Segment Start: PROVIDED DATA
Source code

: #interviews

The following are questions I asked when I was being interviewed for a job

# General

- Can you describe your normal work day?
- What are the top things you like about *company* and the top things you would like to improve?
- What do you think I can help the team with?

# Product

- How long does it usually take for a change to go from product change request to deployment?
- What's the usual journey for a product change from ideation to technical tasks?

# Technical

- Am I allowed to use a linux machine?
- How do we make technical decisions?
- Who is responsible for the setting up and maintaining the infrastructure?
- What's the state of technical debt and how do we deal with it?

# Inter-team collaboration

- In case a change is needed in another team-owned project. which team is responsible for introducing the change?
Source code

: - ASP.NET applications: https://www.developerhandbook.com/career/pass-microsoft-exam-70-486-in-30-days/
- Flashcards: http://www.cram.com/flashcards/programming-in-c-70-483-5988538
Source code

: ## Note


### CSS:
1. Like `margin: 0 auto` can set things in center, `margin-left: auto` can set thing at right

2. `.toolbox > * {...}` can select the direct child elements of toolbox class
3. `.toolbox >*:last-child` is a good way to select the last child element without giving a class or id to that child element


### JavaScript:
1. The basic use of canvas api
Segment End: PROVIDED DATA
THE TASK: Please print exactly the lines from the one containing "that child element" through the last line of the records, both included, and nothing else.

PROBLEM SOLUTION:
3. `.toolbox >*:last-child` is a good way to select the last child element without giving a class or id to that child element


### JavaScript:
1. The basic use of canvas api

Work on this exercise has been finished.